### ESTRATTO
Da qui cominciano le differenze. Facebook, con i media, ha sempre avuto un rapporto più conflittuale, e non soltanto perché è stato l’oggetto, nel corso degli ultimi anni, di uno stillicidio di inchieste e rivelazioni che è culminato pochi giorni fa in un pezzo durissimo del New York Times che accusava l’azienda di manipolare media e politica, perfino usando fake news e teorie del complotto. Il social network ha sempre ritenuto che i media non fossero il suo core business. A questo si aggiunge il disinteresse personale di Mark Zuckerberg. In un’intervista con Evan Osnos del New Yorker uscita lo scorso settembre, il fondatore, ceo e presidente di Facebook ha detto: “Leggo soprattutto aggregatori. Senz’altro leggo Techmeme (un aggregatore di notizie sull’industria tech, ndr) e il suo equivalente su media e politica, giusto per sapere cosa succede. Ma non c’è nessun giornale che io prenda e legga dall’inizio alla fine. È quello che succede con la maggior parte delle persone al giorno d’oggi – quasi nessuno legge giornali di carta – ma io non visito nemmeno molti siti di news”. Questa dichiarazione, da sola, rende l’idea di dove si trova l’informazione nella scala dei valori di Mark Zuckerberg: piuttosto in basso.

 

Facebook ha cominciato a occuparsi in maniera strategica dell’informazione quando è diventata un problema. Dopo che il social network è rimasto bruciato dallo scandalo delle fake news, lo scorso gennaio ha deciso di modificare il proprio algoritmo per dare rilievo maggiore agli scambi interpersonali con amici e parenti, riducendo il ruolo delle notizie. Questi cambiamenti hanno cominciato ad avere effetto a partire da metà dell’anno e molte testate hanno notato che le visite ai loro siti sono crollate – con crollo conseguente delle entrate pubblicitarie. Inoltre, negli Stati Uniti e più di recente nel Regno Unito, Facebook ha reso più complesso e faticoso sponsorizzare post di contenuto politico (significa: pagare Facebook affinché un articolo di politica sia visto da più persone, con criteri scelti da chi paga). Anche in questo caso, crollo delle visite.

  

Non è l’unica ragione di scontentezza per i media: di recente il Wall Street Journal ha rivelato che Facebook aveva sovrastimato di molto (60-80 per cento, ma secondo una querela esposta contro il social network si tratterebbe del 150-900 per cento) le statistiche di visualizzazione dei video, e aveva usato quei numeri per convincere i media a pubblicare moltissimi video con gran investimento di risorse, anche se in realtà erano visti da relativamente poche persone. La decisione di Facebook di puntare sulla qualità dell’informazione non ha avuto soltanto risvolti negativi, anzi. A febbraio, il social network ha annunciato un investimento (sarebbe meglio dire: donazione) di 3 milioni di dollari per aiutare 10-15 giornali locali americani ad aumentare i loro iscritti. La scorsa settimana, nel Regno Unito, ha annunciato che donerà 4,5 milioni di sterline per finanziare 80 posti di lavoro giornalistici in giornali locali.

(Voci del dataset)
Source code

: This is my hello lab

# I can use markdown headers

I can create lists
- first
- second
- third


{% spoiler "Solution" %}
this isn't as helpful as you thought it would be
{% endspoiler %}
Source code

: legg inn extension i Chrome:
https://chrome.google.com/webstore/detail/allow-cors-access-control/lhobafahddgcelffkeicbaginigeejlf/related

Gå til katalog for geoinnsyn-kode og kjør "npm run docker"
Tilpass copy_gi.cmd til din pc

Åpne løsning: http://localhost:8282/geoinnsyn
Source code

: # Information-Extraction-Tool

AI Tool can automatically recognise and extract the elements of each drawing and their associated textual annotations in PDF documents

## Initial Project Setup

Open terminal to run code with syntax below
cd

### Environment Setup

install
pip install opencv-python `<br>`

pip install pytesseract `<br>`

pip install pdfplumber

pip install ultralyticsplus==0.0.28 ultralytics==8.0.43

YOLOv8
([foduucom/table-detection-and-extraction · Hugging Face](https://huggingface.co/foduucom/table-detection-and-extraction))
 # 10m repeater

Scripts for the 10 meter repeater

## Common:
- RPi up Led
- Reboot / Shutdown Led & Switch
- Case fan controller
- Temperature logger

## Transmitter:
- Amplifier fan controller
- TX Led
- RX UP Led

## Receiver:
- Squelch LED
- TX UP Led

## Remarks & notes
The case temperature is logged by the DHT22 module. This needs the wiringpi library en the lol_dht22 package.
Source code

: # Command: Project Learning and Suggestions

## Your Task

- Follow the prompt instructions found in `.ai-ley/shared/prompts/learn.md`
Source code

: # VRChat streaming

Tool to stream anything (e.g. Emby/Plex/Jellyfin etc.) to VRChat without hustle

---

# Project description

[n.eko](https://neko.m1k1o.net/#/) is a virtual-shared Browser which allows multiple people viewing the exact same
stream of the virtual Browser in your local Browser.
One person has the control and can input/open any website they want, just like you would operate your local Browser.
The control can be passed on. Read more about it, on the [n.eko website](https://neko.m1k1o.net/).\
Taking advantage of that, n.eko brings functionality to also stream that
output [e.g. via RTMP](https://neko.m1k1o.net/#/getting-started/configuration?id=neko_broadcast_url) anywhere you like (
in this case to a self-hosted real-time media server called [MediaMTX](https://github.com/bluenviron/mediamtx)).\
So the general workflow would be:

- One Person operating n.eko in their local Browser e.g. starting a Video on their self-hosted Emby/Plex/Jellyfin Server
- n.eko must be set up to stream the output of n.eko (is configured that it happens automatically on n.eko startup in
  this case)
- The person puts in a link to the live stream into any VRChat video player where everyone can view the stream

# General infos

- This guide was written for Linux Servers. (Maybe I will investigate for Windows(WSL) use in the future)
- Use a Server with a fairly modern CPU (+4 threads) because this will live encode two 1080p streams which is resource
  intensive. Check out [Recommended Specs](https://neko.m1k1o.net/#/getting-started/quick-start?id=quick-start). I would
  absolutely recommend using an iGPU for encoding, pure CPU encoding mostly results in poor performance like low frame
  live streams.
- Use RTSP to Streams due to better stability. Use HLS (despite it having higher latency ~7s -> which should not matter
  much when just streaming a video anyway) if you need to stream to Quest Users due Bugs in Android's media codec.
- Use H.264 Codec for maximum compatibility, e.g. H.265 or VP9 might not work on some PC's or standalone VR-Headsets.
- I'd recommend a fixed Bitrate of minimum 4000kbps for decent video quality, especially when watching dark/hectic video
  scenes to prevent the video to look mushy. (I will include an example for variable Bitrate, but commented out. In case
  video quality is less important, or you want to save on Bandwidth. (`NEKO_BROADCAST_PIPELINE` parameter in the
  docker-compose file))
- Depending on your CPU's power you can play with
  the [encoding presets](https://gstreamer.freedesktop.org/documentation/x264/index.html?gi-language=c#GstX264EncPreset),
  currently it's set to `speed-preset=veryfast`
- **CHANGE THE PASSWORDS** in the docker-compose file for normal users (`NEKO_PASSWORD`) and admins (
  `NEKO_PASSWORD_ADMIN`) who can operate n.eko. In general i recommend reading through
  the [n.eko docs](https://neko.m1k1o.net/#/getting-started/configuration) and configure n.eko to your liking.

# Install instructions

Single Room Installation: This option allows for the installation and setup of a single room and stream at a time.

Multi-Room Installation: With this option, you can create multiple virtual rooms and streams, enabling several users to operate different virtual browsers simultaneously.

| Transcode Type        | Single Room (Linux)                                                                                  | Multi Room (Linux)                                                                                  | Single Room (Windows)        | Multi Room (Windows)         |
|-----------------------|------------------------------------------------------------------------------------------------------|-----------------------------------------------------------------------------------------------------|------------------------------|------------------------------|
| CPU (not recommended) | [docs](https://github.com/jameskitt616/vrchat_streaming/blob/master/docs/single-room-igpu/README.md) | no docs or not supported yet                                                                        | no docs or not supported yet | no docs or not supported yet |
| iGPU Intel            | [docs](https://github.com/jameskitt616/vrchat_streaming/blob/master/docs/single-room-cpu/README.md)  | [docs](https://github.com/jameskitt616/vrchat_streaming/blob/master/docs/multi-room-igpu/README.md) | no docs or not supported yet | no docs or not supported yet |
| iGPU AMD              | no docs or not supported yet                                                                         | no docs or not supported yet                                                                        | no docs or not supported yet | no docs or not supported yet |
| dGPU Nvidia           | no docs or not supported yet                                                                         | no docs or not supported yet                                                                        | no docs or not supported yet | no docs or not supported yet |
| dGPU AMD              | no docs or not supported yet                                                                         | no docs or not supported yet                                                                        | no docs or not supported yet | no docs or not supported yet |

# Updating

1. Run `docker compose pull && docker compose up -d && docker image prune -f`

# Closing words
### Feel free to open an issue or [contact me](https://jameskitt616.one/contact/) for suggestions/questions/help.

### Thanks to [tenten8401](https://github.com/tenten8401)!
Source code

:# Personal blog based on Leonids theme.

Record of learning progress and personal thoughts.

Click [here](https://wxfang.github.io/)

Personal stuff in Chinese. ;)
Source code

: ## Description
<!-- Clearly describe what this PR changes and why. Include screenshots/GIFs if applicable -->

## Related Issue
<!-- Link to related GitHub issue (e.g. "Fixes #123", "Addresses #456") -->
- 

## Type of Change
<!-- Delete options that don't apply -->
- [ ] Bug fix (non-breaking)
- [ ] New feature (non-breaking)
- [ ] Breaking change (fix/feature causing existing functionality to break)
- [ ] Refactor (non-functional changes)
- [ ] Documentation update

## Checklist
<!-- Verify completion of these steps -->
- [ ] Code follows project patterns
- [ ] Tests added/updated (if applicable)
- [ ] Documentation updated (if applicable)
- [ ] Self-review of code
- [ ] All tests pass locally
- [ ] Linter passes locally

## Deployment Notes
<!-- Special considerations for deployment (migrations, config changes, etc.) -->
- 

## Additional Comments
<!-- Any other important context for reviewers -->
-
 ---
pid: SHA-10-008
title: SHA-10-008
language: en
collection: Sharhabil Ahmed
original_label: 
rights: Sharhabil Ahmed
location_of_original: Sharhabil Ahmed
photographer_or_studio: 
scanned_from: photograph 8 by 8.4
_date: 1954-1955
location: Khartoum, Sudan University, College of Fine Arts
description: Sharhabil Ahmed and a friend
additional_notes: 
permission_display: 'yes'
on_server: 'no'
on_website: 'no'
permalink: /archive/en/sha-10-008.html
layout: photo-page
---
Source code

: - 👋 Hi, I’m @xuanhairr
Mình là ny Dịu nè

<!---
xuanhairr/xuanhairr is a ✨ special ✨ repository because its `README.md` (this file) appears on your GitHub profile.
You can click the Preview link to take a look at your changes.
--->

### CONSEGNE
1. Presenta come tabella Markdown, con le colonne "Numero" e "Riga", le righe dei record dall'inizio fino alla riga che contiene "Tilpass copy_gi.cmd til din pc", inclusa, tralasciando le righe vuote.
2. Prosegui il testo su Facebook e l'informazione dopo la sua ultima frase.

### SOLUZIONI DEGLI ESERCIZI
1.
| Numero | Riga |
|---|---|
| 1 | Source code |
| 2 | : This is my hello lab |
| 3 | # I can use markdown headers |
| 4 | I can create lists |
| 5 | - first |
| 6 | - second |
| 7 | - third |
| 8 | {% spoiler "Solution" %} |
| 9 | this isn't as helpful as you thought it would be |
| 10 | {% endspoiler %} |
| 11 | Source code |
| 12 | : legg inn extension i Chrome: |
| 13 | https://chrome.google.com/webstore/detail/allow-cors-access-control/lhobafahddgcelffkeicbaginigeejlf/related |
| 14 | Gå til katalog for geoinnsyn-kode og kjør "npm run docker" |
| 15 | Tilpass copy_gi.cmd til din pc |

2.
  

Sono iniziative tanto lodevoli quanto interessate, di cui Google è un veterano. Il motore di ricerca ha un rapporto meno conflittuale con i media, probabilmente per via di una strategia più lungimirante e meno abrasiva. Non che non ci siano stati problemi: abbiamo già citato la legge sul copyright europea, molto sostenuta dagli editori e combattuta strenuamente da Google. A causa di questa legge, Google ha minacciato pochi giorni fa di chiudere in tutto il Vecchio continente il suo servizio di News, che è uno dei principali veicoli di visite per molti giornali online. Google News aveva già chiuso in Spagna, dopo una sentenza che, come al solito, verteva sui soldi: gli editori iberici volevano una quota più ampia dei ricavi pubblicitari che il motore di ricerca ottiene grazie ai contenuti editoriali (nello specifico, grazie agli snippet, i riassuntini degli articoli che appaiono su Google News). Google rispose con la serrata.

 

Google ha un rapporto munifico con il mondo dell’informazione: sparge milioni a pioggia, come aiuti umanitari

E tuttavia, Google si è mostrato molto più munifico con i media di quanto non lo sia Facebook. Da molti anni, con cadenza irregolare, annuncia investimenti e donazioni e programmi di aggiornamento in favore di giornali, tv e giornalisti. L’ultimo risale allo scorso marzo, quando Google ha presentato la Google News Initiative, uno stanziamento di 300 milioni di dollari per contribuire ad alcuni progetti selezionati di informazione e creare un ambiente più funzionale per le news online. L’obiettivo dichiarato è quello di “costruire un futuro più sostenibile per l’informazione”, e il linguaggio del marketing assomiglia un po’ a quello degli aiuti umanitari, come a dire: “Costruire un futuro più sostenibile per lo Yemen”. 

 

In mezzo ai contendenti c’è Apple, che è atipica perché ha un settore dei servizi (dunque anche dell’informazione) molto più ridotto rispetto a quelli di Facebook e Google, ma che sta corteggiando i media con un approccio apparentemente più rispettoso. Apple News (la app di notizie dell’iPhone che di recente è stata inserita anche nei computer) è relativamente poco usata in Italia, ma negli Stati Uniti sta diventando una delle fonti principali di traffico per molti media online, assieme a Facebook e Google. Apple non si fida degli algoritmi, e in America ha messo su una redazione composta in gran parte da ex giornalisti che sceglie le notizie dai vari media e le inserisce a mano nella app, con maggior cura di temi, contenuti, gerarchia delle notizie.

  

Se Google News sembra una ridda di articoli, Apple News sembra un giornale online con molteplici fonti. Apple News inoltre ha stabilito partnership con diverse testate. Bella idea, ma c’è un problema. Come ha scritto Will Oremus su Slate, a settembre, il sistema non rende quasi niente ai giornali: “Quello che succede è che Apple – l’azienda di maggior valore al mondo – ottiene articoli gratis dalle testate, molte delle quali lottano per la sopravvivenza, e dà a loro in cambio pochi soldi, o niente”. L’avete capito, ormai, qual è il problema.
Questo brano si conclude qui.